Provided material Block Start

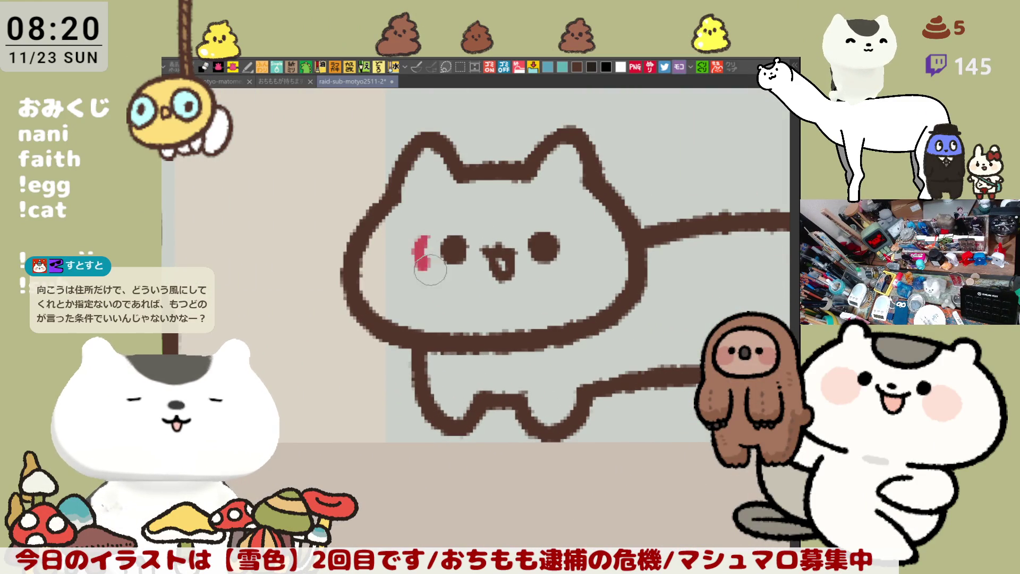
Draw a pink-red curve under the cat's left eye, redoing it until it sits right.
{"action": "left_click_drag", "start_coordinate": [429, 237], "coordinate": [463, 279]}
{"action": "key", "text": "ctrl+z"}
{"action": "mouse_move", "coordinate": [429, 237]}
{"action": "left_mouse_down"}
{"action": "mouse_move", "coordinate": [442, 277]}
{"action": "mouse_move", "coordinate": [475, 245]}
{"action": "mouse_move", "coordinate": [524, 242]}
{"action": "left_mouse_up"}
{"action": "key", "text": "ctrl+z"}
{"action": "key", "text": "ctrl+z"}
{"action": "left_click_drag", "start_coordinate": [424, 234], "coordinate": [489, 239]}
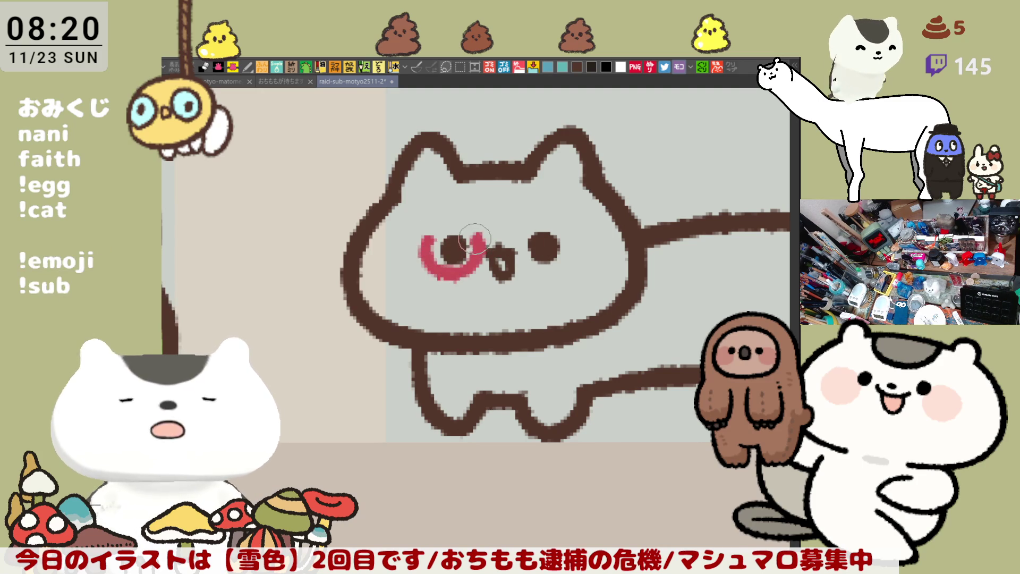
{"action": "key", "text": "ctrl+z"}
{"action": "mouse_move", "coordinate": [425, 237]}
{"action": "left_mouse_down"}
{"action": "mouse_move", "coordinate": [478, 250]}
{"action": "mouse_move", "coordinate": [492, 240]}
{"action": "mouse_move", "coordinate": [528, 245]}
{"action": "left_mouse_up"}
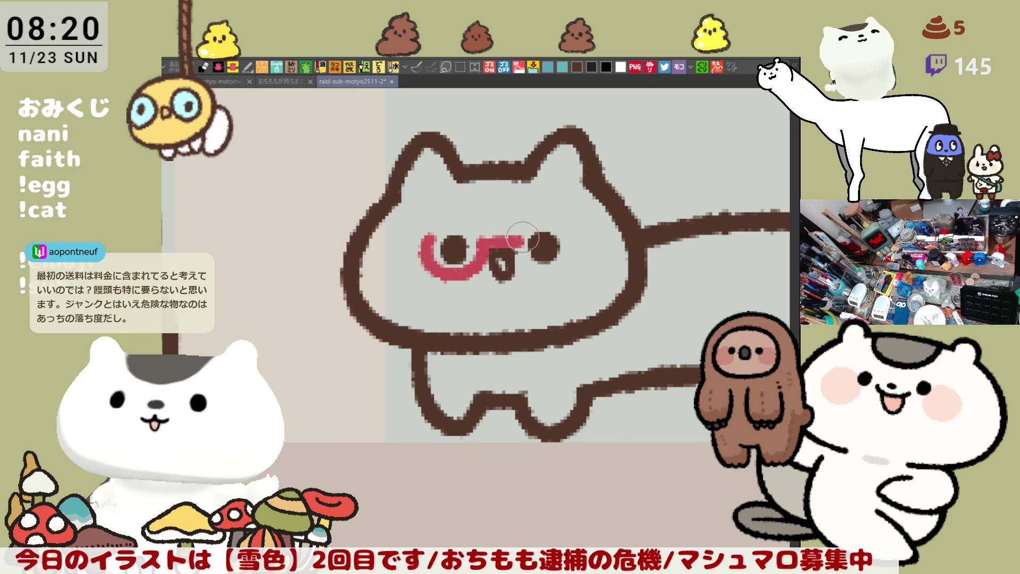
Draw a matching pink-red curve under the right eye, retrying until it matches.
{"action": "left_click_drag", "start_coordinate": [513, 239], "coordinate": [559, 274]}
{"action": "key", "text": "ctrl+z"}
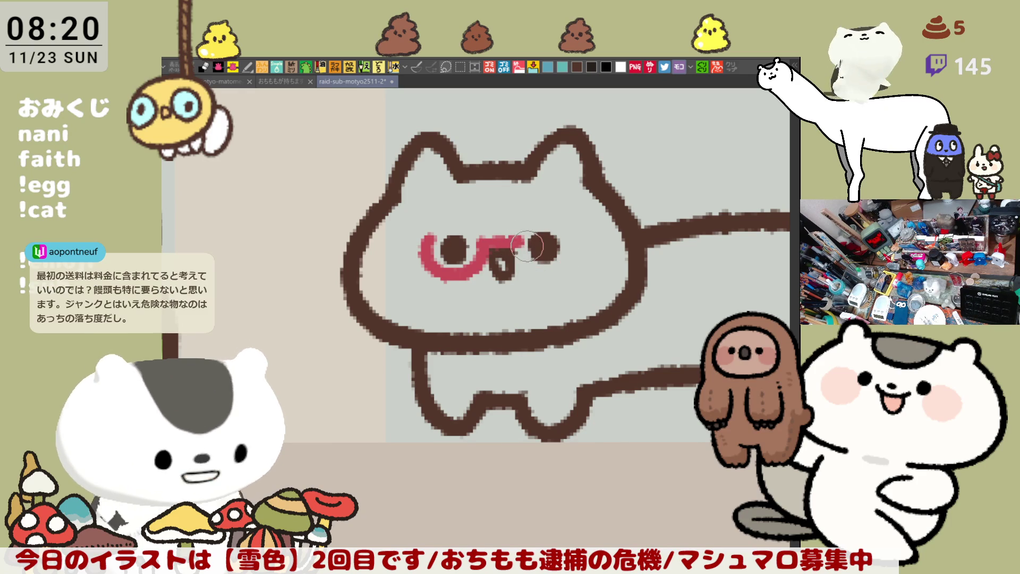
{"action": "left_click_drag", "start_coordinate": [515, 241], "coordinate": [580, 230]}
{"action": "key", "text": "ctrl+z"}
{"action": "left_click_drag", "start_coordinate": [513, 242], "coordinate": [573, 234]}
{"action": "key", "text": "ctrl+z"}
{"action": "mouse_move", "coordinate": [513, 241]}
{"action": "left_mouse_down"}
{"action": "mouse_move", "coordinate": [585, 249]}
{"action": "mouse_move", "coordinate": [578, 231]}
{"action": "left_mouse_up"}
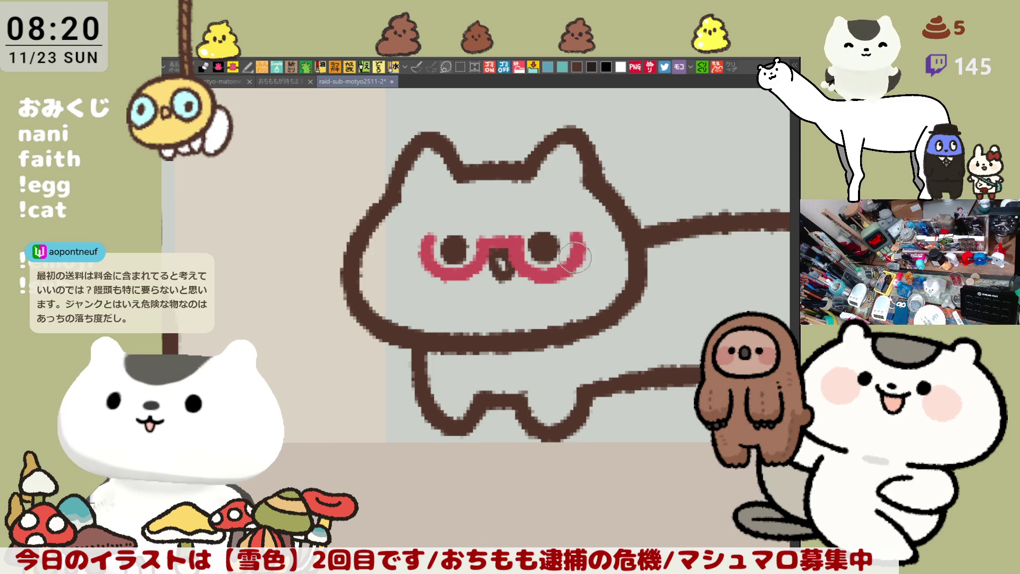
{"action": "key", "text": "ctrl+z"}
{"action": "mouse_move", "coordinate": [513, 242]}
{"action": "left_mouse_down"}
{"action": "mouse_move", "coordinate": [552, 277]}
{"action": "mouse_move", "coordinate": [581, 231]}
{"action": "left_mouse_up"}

Provided material Block End

Could the lines above be copied out exactly, with no image carried over?

Draw a pink-red curve under the cat's left eye, redoing it until it sits right.
{"action": "left_click_drag", "start_coordinate": [429, 237], "coordinate": [463, 279]}
{"action": "key", "text": "ctrl+z"}
{"action": "mouse_move", "coordinate": [429, 237]}
{"action": "left_mouse_down"}
{"action": "mouse_move", "coordinate": [442, 277]}
{"action": "mouse_move", "coordinate": [475, 245]}
{"action": "mouse_move", "coordinate": [524, 242]}
{"action": "left_mouse_up"}
{"action": "key", "text": "ctrl+z"}
{"action": "key", "text": "ctrl+z"}
{"action": "left_click_drag", "start_coordinate": [424, 234], "coordinate": [489, 239]}
{"action": "key", "text": "ctrl+z"}
{"action": "mouse_move", "coordinate": [425, 237]}
{"action": "left_mouse_down"}
{"action": "mouse_move", "coordinate": [478, 250]}
{"action": "mouse_move", "coordinate": [492, 240]}
{"action": "mouse_move", "coordinate": [528, 245]}
{"action": "left_mouse_up"}
Draw a matching pink-red curve under the right eye, retrying until it matches.
{"action": "left_click_drag", "start_coordinate": [513, 239], "coordinate": [559, 274]}
{"action": "key", "text": "ctrl+z"}
{"action": "left_click_drag", "start_coordinate": [515, 241], "coordinate": [580, 230]}
{"action": "key", "text": "ctrl+z"}
{"action": "left_click_drag", "start_coordinate": [513, 242], "coordinate": [573, 234]}
{"action": "key", "text": "ctrl+z"}
{"action": "mouse_move", "coordinate": [513, 241]}
{"action": "left_mouse_down"}
{"action": "mouse_move", "coordinate": [585, 249]}
{"action": "mouse_move", "coordinate": [578, 231]}
{"action": "left_mouse_up"}
{"action": "key", "text": "ctrl+z"}
{"action": "mouse_move", "coordinate": [513, 242]}
{"action": "left_mouse_down"}
{"action": "mouse_move", "coordinate": [552, 277]}
{"action": "mouse_move", "coordinate": [581, 231]}
{"action": "left_mouse_up"}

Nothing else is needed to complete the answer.